One civiliian and one police officer were injured in the blaze, neither seriously, according to Deputy Gerald Reardon of the city Fire Department. They were taken to Cambridge Hospital, he said.

The cause of the fire was still unknown last night, he said.

The fire broke out at about 8:10, according to Raphael Mendel, an auxiliary firefighter.

"When I got here at 8:30, it was roaring," he said.

More than 20 engines responded to the fire, including several from the Boston fire Department.

The buildings were still blazing at 10 p.m., and Reardon estimated that they would burn for another hour.

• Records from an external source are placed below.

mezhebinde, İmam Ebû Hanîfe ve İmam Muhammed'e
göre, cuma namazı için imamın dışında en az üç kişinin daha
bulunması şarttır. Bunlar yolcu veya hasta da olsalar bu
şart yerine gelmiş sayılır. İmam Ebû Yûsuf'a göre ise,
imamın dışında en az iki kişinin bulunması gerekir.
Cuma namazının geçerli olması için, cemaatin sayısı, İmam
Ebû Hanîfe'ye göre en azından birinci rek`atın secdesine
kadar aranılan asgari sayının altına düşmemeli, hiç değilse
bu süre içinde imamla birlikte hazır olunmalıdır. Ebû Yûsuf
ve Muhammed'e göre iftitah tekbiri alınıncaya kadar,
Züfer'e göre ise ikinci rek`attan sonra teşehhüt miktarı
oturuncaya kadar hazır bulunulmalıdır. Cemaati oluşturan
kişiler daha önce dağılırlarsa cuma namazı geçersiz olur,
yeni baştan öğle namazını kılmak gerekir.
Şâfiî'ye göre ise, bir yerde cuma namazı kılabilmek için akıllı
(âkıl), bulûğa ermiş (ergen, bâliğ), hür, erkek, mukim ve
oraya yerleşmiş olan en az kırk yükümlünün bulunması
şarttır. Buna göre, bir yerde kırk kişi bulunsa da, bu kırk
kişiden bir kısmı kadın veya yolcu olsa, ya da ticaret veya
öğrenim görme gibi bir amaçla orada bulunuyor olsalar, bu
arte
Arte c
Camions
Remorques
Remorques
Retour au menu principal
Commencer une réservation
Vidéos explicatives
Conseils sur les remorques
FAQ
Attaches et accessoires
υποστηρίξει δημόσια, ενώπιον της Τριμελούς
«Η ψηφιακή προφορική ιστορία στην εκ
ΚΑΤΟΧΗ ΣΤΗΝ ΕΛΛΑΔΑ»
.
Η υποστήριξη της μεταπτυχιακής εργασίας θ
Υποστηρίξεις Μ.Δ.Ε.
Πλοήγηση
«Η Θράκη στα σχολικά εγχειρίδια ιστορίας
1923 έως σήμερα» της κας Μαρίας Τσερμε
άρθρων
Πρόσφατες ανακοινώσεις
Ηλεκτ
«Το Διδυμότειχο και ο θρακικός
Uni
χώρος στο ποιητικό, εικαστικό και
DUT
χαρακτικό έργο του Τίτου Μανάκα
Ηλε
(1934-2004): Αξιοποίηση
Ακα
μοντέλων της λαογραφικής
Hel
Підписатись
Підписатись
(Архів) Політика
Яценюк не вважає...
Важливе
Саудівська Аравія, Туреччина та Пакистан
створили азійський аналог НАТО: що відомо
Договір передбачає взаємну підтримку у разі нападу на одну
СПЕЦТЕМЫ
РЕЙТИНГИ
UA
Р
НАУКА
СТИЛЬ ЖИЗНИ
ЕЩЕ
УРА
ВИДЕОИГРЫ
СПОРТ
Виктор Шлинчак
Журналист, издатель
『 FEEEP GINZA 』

"The fire started outside and worked its way up between both buildings," said Reardon. "It's very unusual that a fire takes of that quickly."

One house on Line St., behind the Cambridge St. buildings, caught fire as well.

The firefighters, however, were able to put that fire out fairly easily, Reardon said.

Reardon estimated that between 15 and 20 families lost their homes in the blaze.

Smoke from the fire could be smelled throughout the Square last night.

At the Kennedy School of Government on JFK St., a speech by ABC News correspondent Cokie Roberts was interrupted when smoke filed the room. An audience member said people feared that the Kennedy School was on fire.